[Exercise input — start]
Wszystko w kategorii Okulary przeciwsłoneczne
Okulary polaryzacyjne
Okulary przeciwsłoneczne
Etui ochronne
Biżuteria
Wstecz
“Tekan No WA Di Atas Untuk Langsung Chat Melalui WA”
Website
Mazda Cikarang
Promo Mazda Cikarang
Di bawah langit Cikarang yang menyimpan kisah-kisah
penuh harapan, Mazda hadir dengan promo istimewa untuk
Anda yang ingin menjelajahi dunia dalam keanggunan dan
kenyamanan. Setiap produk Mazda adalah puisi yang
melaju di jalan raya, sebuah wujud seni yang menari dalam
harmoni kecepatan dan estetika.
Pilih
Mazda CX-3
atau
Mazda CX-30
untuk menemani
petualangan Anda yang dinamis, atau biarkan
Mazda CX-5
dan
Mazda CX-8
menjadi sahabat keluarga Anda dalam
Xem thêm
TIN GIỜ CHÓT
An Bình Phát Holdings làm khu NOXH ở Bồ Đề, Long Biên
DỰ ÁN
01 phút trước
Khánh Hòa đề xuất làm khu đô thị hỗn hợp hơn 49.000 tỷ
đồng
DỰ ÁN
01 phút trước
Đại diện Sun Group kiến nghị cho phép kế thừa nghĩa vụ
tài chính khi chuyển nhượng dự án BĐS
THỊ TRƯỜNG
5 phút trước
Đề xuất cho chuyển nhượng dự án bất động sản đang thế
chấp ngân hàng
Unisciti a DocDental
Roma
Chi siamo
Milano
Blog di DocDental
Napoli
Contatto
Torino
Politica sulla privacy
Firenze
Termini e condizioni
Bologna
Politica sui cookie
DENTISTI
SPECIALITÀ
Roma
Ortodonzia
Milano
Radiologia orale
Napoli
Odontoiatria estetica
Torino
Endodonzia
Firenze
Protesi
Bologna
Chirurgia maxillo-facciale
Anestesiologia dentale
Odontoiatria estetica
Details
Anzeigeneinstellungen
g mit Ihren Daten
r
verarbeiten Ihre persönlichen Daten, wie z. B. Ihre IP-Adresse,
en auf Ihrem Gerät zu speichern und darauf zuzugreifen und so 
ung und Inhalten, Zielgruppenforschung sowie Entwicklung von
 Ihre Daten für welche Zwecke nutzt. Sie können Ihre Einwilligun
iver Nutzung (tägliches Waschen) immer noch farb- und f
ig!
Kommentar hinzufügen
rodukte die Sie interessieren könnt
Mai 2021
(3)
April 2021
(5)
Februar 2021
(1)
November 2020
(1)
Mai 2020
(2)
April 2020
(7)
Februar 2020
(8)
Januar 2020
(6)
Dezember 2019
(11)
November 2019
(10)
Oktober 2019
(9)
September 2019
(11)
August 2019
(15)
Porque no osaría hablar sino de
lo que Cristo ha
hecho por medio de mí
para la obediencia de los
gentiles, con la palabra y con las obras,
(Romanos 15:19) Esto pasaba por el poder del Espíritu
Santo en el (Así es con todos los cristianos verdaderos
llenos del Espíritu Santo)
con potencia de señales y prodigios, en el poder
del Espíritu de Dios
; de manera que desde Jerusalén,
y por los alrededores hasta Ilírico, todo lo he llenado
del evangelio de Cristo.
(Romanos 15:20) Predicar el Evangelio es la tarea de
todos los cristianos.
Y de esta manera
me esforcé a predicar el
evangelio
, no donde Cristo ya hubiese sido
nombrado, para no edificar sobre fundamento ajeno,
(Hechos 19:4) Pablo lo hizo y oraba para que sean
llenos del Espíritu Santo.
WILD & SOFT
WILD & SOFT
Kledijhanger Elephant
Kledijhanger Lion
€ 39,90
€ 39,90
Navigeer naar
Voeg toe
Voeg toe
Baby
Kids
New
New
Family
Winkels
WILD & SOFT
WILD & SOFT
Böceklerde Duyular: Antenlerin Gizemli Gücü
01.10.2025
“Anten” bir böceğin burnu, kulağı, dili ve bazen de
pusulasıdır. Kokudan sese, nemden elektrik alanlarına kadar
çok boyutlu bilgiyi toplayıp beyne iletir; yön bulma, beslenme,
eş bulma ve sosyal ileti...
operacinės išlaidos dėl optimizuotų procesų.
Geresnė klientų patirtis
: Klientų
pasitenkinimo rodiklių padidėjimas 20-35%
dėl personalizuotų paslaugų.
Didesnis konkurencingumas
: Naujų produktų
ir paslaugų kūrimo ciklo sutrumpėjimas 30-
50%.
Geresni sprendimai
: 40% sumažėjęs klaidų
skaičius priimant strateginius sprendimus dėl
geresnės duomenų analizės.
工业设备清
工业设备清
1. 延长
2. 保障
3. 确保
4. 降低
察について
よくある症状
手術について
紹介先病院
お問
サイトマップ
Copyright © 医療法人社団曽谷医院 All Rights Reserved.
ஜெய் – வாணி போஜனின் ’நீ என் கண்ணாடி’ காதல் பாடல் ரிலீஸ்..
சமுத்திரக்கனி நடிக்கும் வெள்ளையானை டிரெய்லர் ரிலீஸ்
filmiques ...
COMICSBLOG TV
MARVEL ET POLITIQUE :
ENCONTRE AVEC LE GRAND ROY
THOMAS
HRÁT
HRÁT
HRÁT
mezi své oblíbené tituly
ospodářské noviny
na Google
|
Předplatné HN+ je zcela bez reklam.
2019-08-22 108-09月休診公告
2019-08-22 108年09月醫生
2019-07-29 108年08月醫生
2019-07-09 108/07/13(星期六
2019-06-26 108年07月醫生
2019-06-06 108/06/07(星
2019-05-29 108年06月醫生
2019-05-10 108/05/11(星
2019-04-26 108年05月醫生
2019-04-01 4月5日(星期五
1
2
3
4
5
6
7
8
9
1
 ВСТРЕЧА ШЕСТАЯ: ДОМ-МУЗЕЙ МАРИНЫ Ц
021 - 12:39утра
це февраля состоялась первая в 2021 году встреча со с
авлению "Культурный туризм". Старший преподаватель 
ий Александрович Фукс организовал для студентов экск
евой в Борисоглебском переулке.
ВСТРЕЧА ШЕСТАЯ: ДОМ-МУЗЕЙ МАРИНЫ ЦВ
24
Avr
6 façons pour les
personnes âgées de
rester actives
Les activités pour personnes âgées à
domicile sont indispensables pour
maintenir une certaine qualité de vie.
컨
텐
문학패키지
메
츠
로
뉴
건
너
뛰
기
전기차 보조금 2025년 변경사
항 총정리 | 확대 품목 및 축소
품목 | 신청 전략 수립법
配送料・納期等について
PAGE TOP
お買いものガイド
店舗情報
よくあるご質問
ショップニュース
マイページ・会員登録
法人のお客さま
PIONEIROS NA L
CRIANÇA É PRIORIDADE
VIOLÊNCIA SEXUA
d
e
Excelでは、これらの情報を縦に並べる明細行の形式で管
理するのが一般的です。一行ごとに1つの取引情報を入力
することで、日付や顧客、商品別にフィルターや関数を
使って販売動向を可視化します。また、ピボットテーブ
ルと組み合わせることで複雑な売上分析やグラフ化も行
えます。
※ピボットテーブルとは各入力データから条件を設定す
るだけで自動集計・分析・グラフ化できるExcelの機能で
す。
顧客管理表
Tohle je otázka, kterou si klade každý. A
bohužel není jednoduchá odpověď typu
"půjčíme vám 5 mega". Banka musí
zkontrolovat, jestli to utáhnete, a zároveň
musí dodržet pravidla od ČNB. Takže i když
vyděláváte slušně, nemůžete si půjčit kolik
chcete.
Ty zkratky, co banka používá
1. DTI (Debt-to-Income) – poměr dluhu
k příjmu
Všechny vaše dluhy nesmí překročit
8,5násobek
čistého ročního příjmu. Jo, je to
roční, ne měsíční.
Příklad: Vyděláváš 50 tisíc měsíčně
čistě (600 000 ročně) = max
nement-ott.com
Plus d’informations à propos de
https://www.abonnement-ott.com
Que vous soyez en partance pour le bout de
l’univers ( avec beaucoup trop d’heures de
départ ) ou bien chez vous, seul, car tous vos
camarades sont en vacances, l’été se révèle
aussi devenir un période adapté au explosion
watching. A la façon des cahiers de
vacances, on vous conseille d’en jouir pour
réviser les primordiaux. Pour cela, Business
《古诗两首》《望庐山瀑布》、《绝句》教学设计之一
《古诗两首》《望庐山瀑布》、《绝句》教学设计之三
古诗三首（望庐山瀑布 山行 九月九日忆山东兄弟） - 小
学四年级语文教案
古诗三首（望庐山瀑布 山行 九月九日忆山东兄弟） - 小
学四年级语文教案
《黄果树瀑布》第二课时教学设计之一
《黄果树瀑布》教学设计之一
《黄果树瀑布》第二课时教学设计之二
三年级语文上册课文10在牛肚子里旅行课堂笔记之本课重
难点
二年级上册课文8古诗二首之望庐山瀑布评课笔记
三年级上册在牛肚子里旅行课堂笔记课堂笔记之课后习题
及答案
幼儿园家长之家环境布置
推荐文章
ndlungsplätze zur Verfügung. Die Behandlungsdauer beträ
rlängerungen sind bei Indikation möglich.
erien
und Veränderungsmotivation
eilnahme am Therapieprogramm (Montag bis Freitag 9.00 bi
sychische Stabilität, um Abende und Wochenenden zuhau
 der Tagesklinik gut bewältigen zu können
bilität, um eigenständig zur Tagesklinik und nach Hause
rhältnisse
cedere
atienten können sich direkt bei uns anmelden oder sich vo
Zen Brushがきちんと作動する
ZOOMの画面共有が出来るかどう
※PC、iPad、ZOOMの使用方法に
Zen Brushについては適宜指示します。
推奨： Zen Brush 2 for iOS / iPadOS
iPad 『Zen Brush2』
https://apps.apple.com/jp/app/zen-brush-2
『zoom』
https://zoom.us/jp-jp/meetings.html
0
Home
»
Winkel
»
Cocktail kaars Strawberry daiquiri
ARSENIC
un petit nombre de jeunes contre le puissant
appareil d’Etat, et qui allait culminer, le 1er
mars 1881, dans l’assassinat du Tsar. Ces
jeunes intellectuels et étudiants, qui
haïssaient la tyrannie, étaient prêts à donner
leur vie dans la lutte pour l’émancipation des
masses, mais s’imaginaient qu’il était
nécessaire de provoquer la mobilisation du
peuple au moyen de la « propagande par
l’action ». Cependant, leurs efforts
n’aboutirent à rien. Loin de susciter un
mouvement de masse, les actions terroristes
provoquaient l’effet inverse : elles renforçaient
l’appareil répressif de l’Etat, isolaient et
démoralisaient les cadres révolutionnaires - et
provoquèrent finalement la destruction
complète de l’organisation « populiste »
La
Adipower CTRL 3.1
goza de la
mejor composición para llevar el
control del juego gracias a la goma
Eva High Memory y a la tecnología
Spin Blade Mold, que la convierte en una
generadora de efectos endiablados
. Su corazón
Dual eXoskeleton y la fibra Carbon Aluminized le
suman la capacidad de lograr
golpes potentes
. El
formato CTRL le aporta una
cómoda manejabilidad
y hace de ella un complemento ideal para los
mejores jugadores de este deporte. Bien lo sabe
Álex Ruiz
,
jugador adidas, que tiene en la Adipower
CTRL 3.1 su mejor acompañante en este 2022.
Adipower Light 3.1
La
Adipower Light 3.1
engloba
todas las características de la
[Exercise input — finish]
-- Exercise --
In the listing above, locate the line containing "2019-08-22 108年09月醫生" and the line containing "021 - 12:39утра". Transcribe those two lines and everything between them, exactly as written.

-- Exercise output --
2019-08-22 108年09月醫生
2019-07-29 108年08月醫生
2019-07-09 108/07/13(星期六
2019-06-26 108年07月醫生
2019-06-06 108/06/07(星
2019-05-29 108年06月醫生
2019-05-10 108/05/11(星
2019-04-26 108年05月醫生
2019-04-01 4月5日(星期五
1
2
3
4
5
6
7
8
9
1
 ВСТРЕЧА ШЕСТАЯ: ДОМ-МУЗЕЙ МАРИНЫ Ц
021 - 12:39утра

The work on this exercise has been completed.